Since § 1825 is a federal statute we look to relevant decisions of both federal and other state courts for further interpretation of its provisions. Remick v. Lopes, 203 Conn. 494, 498, (1987).
The phrase "property of the Corporation" has been held to refer to fee ownership of real estate by the FDIC or the holding of a lien interest. Casino Reinvestment Development Authority v. Cohen, 321 N.J. Super. 297, 302, 728 A.2d 868 (1998); see alsoSimon v. Cebrick, 53 F.3d 17, 21 (3rd Cir. 1995); cf. Matagorda County v. Russell Law, 19 F.3d 215, 221 (5th Cir. 1994), in which the court found that "property" embraces both fee and lien interests. It is undisputed that the FDIC's interest in the property, 37 Huntington Street, was a security interest in the form of a mortgage. FDIC never acquired an ownership interest in the property and, therefore, the title to the fee never became the "property of the Corporation. The only "property of the Corporation" that the FDIC acquired was a lien interest by reason of the mortgage held by Parallel Associates.

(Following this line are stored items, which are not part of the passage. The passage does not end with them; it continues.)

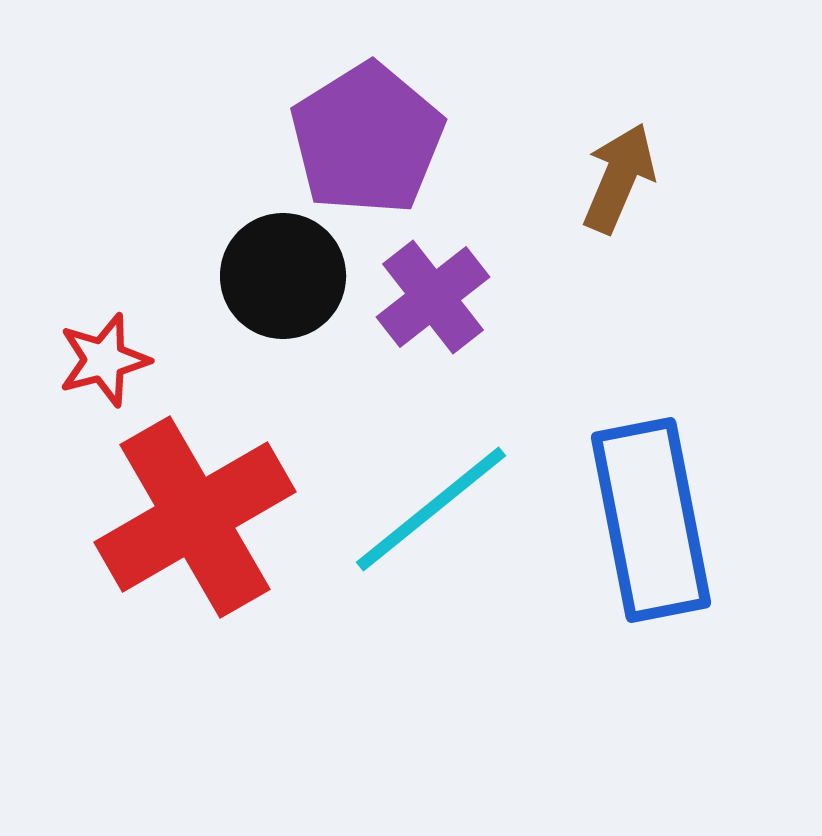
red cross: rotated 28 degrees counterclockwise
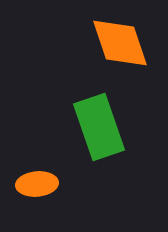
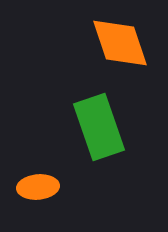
orange ellipse: moved 1 px right, 3 px down
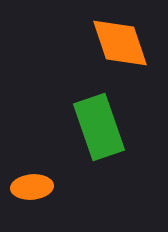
orange ellipse: moved 6 px left
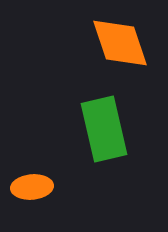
green rectangle: moved 5 px right, 2 px down; rotated 6 degrees clockwise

Although Connecticut adheres to the title theory of mortgages, our courts "have recognized that the law of mortgages is built primarily on a series of fictions as a convenient means of defining the various estates to which conveyances may give rise.Red Rooster Construciton Co. v. River Associates, Inc., 224 Conn. 563, 569, (1993).
In that case our Supreme Court stated:
"Despite our title theory of mortgages, fun substance and effect . . . and except for a very limited purpose, the mortgage is regarded as the sole owner of the land. . . . The mortgagee has title and ownership enough to make his security available, but for substantially all other purposes he is not regarded as owner, but the mortgagor is so regarded, always subject of course to the mortgage."
Moreover, under Connecticut law, liens for delinquent real estate taxes attach to the real property. See General Statutes § 12-172 which states in relevant part: "The interest of each person in each item of real estate . . . shall be subject to a lien for that part of his taxes laid upon the valuation of such interest."; see also United States v. New Britain, 347 U.S. 81, 84, 74 S.Ct. 367, 98 L.Ed. 520 (1954).
Accordingly, it is concluded that the defendant's tax liens attached to the underlying property, in which the FDIC never had an ownership interest. Therefore, although there is some case law to the contrary, it is our further conclusion that § 1825(b) (2) does not act as a bar to attachment of tax liens on the underlying property during the period that the mortgage was held in receivership by the FDIC. Casino Reinvestment Development Authority, supra, 321 N.J. Super. 302.
Plaintiff's motion for summary judgment is denied.
Defendant's motion for summary judgment is granted.